Patients with general anesthesia had a higher mean surgical time (spinal: 161.3, general: 174.8 min, P < 0.001), which was defined as the period between the first skin incision and skin closure. This factor was controlled for in subsequent multivariate regression analyses. With surgical time controlled, patients in the general anesthesia cohort had significantly higher intraoperative (spinal: 305.5, general: 402.6 mL, P < 0.001) and total perioperative blood loss (spinal: 1,684.2, general: 1808.2 mL, P < 0.001) and higher odds for requiring transfusions in the perioperative period (OR, 2.05, P = 0.030) (Table 3).

Although the various types of inhospital perioperative complications did not differ significantly between groups, we found that patients administered general anesthesia were more likely to experience two or more complications during their stay (spinal: 1.51%, general: 6.42%, OR, 4.51, P = 0.007). The most common inhospital complications in both groups were pulmonary embolism (spinal: 1.13%, general: 1.51%,P = 0.710), wound drainage (spinal: 3.02%, general: 3.40%,P = 0.803), urinary tract infection (spinal: 2.64%, general: 3.02%,P = 0.799), acute renal failure (spinal: 1.89%, general: 3.40%,P = 0.287), and acute myocardial infarction (spinal: 0.75%, general: 1.13%,P = 0.673).

Patients administered general anesthesia also had a longer LOS (spinal: 3.52, general: 4.27 days, P = 0.001) and were at higher odds for having an extended LOS (spinal: 3.77%, general: 8.68%, OR, 2.45, P = 0.021). In addition, general anesthesia was associated with higher rates of discharge to inpatient rehabilitation than spinal anesthesia (spinal: 3.77%, general: 10.94%, P = 0.003), representing an OR of 3.14.

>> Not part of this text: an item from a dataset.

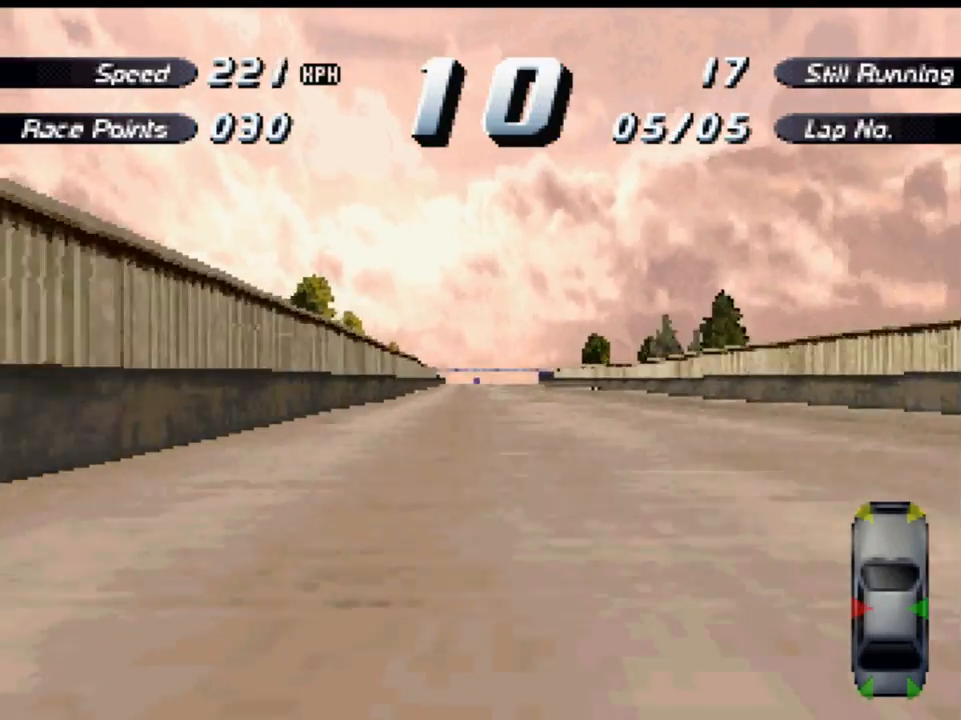
{"buttons": ["A"], "left_stick": "center", "right_stick": "center", "events": []}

Postdischarge Complications

Readmissions and common complications that occurred within 90 days postdischarge are summarized in Table 4. No significant differences were found for 30-, 60-, and 90-day readmission rates between the spinal and general anesthesia cohorts. The most prevalent minor complications were the development of urinary tract infection (spinal: 1.51%, general: 1.13%, OR, 0.75, P = 0.722) and superficial surgical site infections (spinal: 1.13%, general: 1.51%, OR, 1.34, P = 0.715). The most prevalent major complication was revision surgery (spinal: 4.91%, general: 5.28%, OR, 1.09, P = 0.847). Ninety-day mortality in the overall cohort was low (<1%) and was not associated with either group. The aggregate total minor (spinal: 4.52%, general: 4.90%, OR, 1.09, P = 0.843) and major complication rates (spinal: 16.23%, general: 14.72%, OR, 0.89, P = 0.654) were not statistically different between the matched cohorts, which held for all individual complications as well.

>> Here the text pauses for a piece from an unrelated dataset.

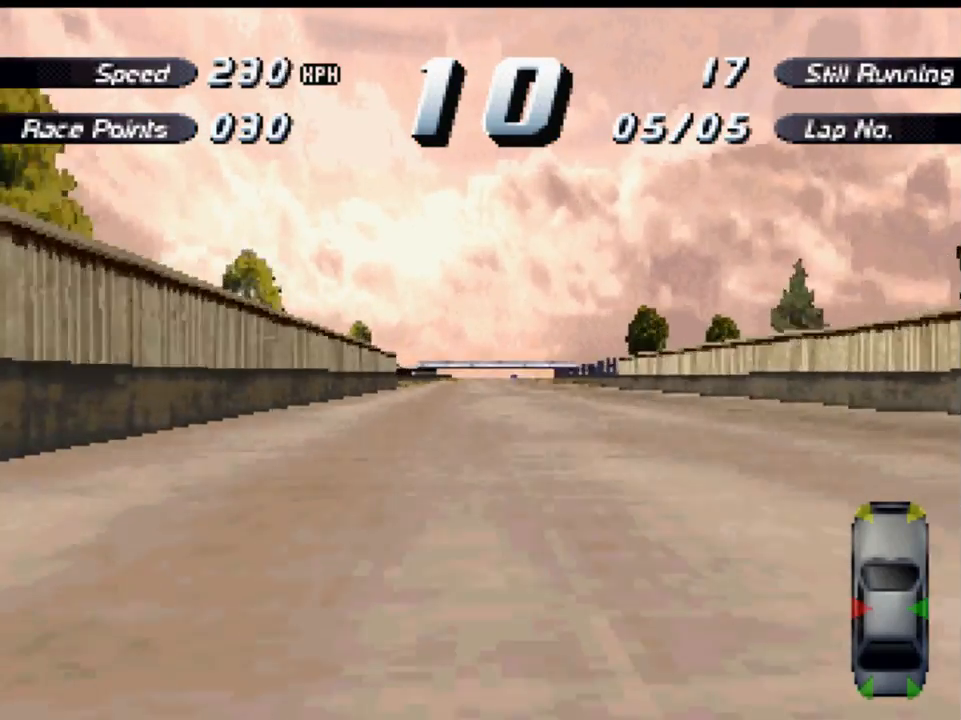
{"buttons": ["A"], "left_stick": "center", "right_stick": "center", "events": []}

Re-revisions for aseptic modes of failure were similar between the spinal and general anesthesia cohorts (spinal: 11.70%, general: 15.09%, P = 0.242). The most common etiologies for aseptic re-revision were aseptic loosening (spinal: 4.91%, general: 6.42%, P = 0.461), followed by instability (spinal: 3.02%, general: 3.40%, P = 0.803). Patients administered general anesthesia were found to be at higher odds for developing periprosthetic joint infection (spinal: 3.77%, general: 7.92%, OR, 2.20, P = 0.045); however, no statistical differences were observed in the incidence rate of acute and chronic infections between both cohorts (Table 5).